*Listed records:*
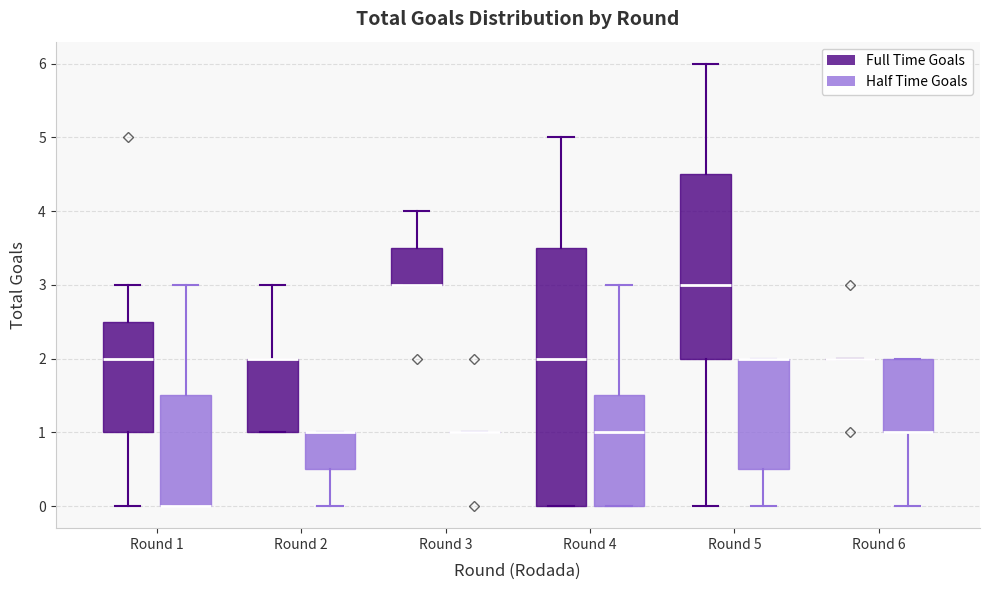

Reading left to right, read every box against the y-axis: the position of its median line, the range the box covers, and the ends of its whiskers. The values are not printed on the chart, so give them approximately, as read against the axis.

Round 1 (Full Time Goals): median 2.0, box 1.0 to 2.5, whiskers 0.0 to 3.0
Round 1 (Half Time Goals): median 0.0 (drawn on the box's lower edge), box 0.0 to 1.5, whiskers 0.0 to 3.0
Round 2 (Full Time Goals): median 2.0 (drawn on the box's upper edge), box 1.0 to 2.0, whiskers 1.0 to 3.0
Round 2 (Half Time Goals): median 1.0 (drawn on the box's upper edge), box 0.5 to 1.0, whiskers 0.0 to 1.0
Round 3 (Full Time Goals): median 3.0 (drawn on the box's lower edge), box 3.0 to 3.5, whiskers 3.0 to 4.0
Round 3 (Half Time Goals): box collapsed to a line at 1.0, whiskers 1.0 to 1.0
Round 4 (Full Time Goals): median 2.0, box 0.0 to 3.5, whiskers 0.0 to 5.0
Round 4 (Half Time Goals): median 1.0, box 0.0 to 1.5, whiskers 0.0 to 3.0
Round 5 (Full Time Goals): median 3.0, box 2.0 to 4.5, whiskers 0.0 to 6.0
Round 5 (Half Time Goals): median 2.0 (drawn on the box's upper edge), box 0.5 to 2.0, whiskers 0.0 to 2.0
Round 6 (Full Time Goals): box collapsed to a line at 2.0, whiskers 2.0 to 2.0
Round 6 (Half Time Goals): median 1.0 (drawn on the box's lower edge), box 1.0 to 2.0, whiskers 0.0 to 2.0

*Exercise instructions:*
Please repeat all of the lines above word for word, leaving out the pictures.

*Task result:*
Reading left to right, read every box against the y-axis: the position of its median line, the range the box covers, and the ends of its whiskers. The values are not printed on the chart, so give them approximately, as read against the axis.

Round 1 (Full Time Goals): median 2.0, box 1.0 to 2.5, whiskers 0.0 to 3.0
Round 1 (Half Time Goals): median 0.0 (drawn on the box's lower edge), box 0.0 to 1.5, whiskers 0.0 to 3.0
Round 2 (Full Time Goals): median 2.0 (drawn on the box's upper edge), box 1.0 to 2.0, whiskers 1.0 to 3.0
Round 2 (Half Time Goals): median 1.0 (drawn on the box's upper edge), box 0.5 to 1.0, whiskers 0.0 to 1.0
Round 3 (Full Time Goals): median 3.0 (drawn on the box's lower edge), box 3.0 to 3.5, whiskers 3.0 to 4.0
Round 3 (Half Time Goals): box collapsed to a line at 1.0, whiskers 1.0 to 1.0
Round 4 (Full Time Goals): median 2.0, box 0.0 to 3.5, whiskers 0.0 to 5.0
Round 4 (Half Time Goals): median 1.0, box 0.0 to 1.5, whiskers 0.0 to 3.0
Round 5 (Full Time Goals): median 3.0, box 2.0 to 4.5, whiskers 0.0 to 6.0
Round 5 (Half Time Goals): median 2.0 (drawn on the box's upper edge), box 0.5 to 2.0, whiskers 0.0 to 2.0
Round 6 (Full Time Goals): box collapsed to a line at 2.0, whiskers 2.0 to 2.0
Round 6 (Half Time Goals): median 1.0 (drawn on the box's lower edge), box 1.0 to 2.0, whiskers 0.0 to 2.0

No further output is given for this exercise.